Friday, November 7, 2014

Concerning DLLs in the root of C drive; spyware infection? No

At work, I upgraded my laptop by replacing the hard drive with an SSD.  Boy, did it make a nice improvement in performance.  I took the purist approach and did a fresh install of Windows 7 and reinstalled all my applications.

Imagine my chagrin after a careful rebuild, only to find a number of DLL files in the root of my C drive.  I deleted them, only to find them returning regularly.

Doing some Googling on one of the DLL names (such as tsgetxu6ag55.dll) wasn't turning up good results.  I'd find lots of results to web sites that 'identify files' and would give me a lot of nonsense answers not clearly telling me if it was spyware, a legitimate file, or any useful info.

I stumbled onto what was going on once I started Googling what the file was.  The properties of the DLL made mention of Tom Sawyer.  Once I Googled that, lo and behold the answer came to light.

https://thwack.solarwinds.com/thread/55808

One piece of software I had reinstalled was SolarWinds IP Address Tracker.  The newer version apparently isn't well-written, and it dumps many files in the root of your C drive.  Well, that's helpful (NOT).

At that point, I searched and found an older version of the install and downloaded that.  No more pesky DLLs appearing in the root of my C drive.

Wednesday, April 16, 2014

Unable to Sign In on Google Chrome to Office 365

My organization has been moving from hosting our own Exchange and Lync/Office Communications on premise to Microsoft hosted via Office 365.

I had implemented Active Directory Federation Services (ADFS) and Lync Online about 18 months ago.  ADFS had some challenges, but once I implemented it, it has been reliable.  During implementation, I got on-premise pass through Windows Authentication working and off-premise sign in working.  I had tested on versions of Internet Explorer, Mozilla Firefox, and Google Chrome successfully.

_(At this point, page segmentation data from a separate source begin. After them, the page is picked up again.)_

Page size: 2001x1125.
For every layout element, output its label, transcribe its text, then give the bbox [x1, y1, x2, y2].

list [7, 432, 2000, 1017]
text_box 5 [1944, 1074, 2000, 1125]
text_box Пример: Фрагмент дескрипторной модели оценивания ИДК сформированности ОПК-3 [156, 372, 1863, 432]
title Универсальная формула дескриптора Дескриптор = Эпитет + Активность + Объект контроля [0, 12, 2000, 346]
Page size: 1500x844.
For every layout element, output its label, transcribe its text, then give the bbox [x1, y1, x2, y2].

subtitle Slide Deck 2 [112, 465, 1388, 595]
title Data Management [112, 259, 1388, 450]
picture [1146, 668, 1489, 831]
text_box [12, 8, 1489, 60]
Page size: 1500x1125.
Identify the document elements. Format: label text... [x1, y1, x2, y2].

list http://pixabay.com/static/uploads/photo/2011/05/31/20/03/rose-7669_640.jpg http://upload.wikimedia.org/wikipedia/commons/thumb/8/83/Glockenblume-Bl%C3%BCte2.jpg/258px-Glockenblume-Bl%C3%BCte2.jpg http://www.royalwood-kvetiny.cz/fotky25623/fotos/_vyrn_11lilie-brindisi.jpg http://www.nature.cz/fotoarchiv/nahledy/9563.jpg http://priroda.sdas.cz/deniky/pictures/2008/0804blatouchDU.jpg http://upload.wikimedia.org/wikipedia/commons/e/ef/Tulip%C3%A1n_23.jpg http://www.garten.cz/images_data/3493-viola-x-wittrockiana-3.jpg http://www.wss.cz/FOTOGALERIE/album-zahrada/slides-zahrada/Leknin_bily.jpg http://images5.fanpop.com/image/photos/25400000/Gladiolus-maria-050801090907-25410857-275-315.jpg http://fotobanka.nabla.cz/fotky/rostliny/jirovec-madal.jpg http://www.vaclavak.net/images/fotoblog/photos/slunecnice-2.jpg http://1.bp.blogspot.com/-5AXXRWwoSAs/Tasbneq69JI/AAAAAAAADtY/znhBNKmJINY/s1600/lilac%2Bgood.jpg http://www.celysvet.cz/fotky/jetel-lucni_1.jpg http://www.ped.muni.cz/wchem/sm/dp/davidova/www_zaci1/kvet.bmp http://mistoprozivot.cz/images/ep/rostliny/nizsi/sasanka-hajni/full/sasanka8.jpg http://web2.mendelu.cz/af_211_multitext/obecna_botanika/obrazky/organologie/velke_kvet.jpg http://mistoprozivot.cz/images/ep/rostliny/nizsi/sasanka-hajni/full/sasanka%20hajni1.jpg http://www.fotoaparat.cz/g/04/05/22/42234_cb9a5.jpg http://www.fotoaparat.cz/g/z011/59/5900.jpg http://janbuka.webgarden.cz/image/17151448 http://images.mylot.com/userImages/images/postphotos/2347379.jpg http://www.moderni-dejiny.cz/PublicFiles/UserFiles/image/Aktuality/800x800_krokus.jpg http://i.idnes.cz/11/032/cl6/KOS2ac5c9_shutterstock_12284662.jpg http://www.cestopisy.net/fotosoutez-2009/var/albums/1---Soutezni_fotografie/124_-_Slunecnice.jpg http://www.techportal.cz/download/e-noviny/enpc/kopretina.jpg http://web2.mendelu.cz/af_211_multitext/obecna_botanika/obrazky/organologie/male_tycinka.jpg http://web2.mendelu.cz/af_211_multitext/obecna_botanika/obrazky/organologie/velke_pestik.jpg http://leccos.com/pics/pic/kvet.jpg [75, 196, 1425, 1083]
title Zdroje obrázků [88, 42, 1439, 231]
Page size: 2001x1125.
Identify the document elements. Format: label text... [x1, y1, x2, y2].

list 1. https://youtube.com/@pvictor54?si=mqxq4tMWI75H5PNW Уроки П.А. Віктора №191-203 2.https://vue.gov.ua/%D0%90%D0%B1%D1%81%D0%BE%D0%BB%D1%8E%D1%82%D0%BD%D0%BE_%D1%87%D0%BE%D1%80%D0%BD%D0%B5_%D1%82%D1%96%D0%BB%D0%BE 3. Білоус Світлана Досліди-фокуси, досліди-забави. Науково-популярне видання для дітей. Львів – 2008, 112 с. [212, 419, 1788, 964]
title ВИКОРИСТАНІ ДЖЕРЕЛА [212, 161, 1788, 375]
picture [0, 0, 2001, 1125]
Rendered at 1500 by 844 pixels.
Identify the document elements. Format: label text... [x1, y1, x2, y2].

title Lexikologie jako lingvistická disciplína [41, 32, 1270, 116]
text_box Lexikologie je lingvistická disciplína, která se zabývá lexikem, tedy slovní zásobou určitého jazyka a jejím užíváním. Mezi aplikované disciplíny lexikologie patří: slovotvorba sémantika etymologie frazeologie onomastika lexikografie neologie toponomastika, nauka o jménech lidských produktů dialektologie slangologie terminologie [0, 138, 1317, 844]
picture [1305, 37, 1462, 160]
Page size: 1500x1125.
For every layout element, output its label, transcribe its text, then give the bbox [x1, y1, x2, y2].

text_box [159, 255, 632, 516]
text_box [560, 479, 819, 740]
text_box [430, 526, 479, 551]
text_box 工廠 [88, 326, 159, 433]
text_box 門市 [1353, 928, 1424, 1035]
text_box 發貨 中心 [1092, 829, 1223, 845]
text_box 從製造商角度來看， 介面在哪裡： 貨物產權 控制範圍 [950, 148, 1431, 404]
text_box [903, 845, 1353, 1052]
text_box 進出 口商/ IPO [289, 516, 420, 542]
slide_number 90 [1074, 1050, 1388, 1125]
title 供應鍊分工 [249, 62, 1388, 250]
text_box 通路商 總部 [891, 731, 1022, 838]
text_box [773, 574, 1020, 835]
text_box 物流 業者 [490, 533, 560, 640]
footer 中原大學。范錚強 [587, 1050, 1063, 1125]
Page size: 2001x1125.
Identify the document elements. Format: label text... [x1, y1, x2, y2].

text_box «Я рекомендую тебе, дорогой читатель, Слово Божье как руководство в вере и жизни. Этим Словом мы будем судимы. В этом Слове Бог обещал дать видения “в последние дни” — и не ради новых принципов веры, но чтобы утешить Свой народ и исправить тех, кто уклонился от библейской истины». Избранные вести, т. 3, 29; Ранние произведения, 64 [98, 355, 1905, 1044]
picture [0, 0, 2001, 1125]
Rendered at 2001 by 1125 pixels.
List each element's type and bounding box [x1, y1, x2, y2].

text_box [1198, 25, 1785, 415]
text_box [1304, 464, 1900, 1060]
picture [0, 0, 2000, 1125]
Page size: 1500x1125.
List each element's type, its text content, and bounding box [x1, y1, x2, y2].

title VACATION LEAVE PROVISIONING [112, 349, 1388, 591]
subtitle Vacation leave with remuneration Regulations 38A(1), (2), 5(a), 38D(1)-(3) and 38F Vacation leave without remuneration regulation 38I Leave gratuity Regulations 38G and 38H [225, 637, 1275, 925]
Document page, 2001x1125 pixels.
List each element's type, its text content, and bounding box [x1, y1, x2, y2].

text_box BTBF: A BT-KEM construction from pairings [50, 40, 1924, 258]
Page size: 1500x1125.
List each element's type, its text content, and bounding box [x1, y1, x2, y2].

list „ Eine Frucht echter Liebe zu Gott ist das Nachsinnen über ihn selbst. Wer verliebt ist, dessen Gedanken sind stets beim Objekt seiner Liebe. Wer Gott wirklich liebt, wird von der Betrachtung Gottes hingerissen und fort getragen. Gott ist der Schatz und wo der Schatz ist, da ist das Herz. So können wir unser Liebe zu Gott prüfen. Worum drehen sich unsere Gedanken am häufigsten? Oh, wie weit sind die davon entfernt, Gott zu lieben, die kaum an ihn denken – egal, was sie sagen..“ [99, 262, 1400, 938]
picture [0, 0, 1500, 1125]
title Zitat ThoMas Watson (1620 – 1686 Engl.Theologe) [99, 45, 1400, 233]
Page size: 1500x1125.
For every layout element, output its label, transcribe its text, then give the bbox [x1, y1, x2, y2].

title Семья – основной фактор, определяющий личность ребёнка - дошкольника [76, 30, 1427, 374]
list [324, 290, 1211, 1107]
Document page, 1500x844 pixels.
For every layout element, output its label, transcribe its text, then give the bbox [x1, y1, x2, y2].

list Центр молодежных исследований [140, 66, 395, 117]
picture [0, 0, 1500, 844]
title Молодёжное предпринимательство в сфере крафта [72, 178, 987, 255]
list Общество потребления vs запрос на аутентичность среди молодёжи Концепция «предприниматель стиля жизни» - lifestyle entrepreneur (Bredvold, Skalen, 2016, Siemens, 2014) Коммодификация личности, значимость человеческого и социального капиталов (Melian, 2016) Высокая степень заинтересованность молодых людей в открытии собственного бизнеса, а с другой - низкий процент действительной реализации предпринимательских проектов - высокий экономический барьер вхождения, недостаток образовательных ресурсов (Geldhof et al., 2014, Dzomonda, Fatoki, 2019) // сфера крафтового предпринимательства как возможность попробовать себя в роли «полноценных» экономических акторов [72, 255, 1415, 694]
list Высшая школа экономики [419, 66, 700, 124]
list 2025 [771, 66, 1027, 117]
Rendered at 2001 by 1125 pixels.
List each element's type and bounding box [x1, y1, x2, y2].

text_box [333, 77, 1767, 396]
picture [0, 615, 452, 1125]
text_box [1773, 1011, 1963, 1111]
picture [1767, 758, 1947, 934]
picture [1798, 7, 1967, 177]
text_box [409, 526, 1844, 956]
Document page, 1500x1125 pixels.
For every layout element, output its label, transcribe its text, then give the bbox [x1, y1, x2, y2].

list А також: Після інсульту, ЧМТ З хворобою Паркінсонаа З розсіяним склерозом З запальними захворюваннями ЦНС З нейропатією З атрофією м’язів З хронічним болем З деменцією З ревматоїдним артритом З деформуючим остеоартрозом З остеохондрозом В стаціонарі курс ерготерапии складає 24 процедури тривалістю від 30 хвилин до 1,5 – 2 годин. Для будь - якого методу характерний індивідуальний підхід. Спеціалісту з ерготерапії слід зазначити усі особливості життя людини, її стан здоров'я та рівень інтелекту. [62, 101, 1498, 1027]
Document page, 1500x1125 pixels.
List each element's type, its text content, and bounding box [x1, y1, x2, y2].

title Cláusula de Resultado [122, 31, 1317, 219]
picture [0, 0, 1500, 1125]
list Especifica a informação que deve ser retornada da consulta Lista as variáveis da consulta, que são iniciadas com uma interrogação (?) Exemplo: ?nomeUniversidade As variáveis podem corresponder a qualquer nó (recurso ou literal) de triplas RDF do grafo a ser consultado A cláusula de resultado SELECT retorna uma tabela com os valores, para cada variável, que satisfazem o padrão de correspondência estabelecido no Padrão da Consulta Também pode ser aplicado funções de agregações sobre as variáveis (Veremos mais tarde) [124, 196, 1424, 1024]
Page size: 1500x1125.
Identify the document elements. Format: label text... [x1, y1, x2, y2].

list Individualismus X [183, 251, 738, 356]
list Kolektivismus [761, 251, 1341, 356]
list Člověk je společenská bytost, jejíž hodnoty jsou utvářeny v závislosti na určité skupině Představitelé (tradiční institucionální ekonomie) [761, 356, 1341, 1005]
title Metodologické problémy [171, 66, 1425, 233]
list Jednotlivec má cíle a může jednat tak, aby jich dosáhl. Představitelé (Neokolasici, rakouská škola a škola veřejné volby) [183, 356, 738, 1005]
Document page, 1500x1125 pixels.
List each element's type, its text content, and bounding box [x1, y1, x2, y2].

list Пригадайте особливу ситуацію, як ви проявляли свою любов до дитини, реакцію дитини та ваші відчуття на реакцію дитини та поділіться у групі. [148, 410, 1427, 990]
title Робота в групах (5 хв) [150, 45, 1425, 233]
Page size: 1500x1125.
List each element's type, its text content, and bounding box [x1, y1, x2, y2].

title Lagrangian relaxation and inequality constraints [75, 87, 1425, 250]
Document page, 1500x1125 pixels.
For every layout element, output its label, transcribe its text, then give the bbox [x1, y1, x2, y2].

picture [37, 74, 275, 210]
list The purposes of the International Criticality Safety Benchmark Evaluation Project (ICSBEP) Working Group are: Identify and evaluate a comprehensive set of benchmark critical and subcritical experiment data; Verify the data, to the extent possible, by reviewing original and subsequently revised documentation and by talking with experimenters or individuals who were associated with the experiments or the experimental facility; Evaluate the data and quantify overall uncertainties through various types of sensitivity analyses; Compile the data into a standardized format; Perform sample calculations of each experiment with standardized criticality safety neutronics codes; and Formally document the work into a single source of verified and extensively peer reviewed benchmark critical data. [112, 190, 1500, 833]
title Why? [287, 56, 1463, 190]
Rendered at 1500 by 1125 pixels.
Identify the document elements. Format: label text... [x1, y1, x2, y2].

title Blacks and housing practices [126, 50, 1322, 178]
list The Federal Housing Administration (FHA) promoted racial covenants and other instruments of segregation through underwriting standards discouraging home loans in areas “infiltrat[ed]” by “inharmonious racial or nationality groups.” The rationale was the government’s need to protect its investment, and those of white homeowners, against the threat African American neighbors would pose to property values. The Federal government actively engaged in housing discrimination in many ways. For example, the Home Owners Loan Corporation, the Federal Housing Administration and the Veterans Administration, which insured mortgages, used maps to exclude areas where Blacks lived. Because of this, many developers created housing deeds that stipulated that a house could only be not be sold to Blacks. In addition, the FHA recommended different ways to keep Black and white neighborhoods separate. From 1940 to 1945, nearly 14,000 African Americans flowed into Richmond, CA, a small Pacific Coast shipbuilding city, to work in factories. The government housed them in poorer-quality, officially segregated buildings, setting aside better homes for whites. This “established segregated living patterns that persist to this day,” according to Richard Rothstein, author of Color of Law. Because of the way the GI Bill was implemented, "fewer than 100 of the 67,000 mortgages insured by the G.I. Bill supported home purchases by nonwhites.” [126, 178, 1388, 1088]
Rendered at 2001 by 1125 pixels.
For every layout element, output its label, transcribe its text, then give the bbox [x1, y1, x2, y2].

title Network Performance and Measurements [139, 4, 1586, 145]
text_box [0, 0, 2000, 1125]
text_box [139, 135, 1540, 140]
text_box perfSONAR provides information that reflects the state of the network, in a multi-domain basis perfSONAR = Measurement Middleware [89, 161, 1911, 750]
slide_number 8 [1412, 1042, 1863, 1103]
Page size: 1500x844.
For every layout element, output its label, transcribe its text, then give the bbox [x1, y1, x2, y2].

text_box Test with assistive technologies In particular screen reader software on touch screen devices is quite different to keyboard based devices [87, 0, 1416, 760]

We're now readying to migrate to Exchange Online and away from our on-premise mail server.  During testing, several of us in IT began realizing that sign-ins from Google Chrome was not working.

On premise, you would be prompted with a Google Chrome pop up dialog.  You'd put in your credentials (email address and Active Directory password), and it'd take you right back to the logon prompt without error, and you'd never get in.

Off premise, you would be directed to our sign in page on our Federated Server Proxy server.  Same behavior, enter credentials, return right back to sign in page without error.

Googling this error tipped me off to the problem being that Google Chrome not supporting Extended Protection.  But I didn't know much about this, so I didn't know how to resolve the issue.

A case opened with Microsoft support got me directed to the fix, as documented here:
http://social.technet.microsoft.com/wiki/contents/articles/1426.ad-fs-2-0-continuously-prompted-for-credentials-while-using-fiddler-web-debugger.aspx
The article mentions problems when using Fiddler Web Debugger, but it's the fix for a Google Chrome issue as well.

It's a setting within IIS.  The above link documents where the setting is within IIS to change it manually on each affected server (typically you have multiple ADFS servers for fault tolerance), or PowerShell commands to set this universally across the farm.

Once I made this change, my users can leverage Office 365 from any of the major browsers.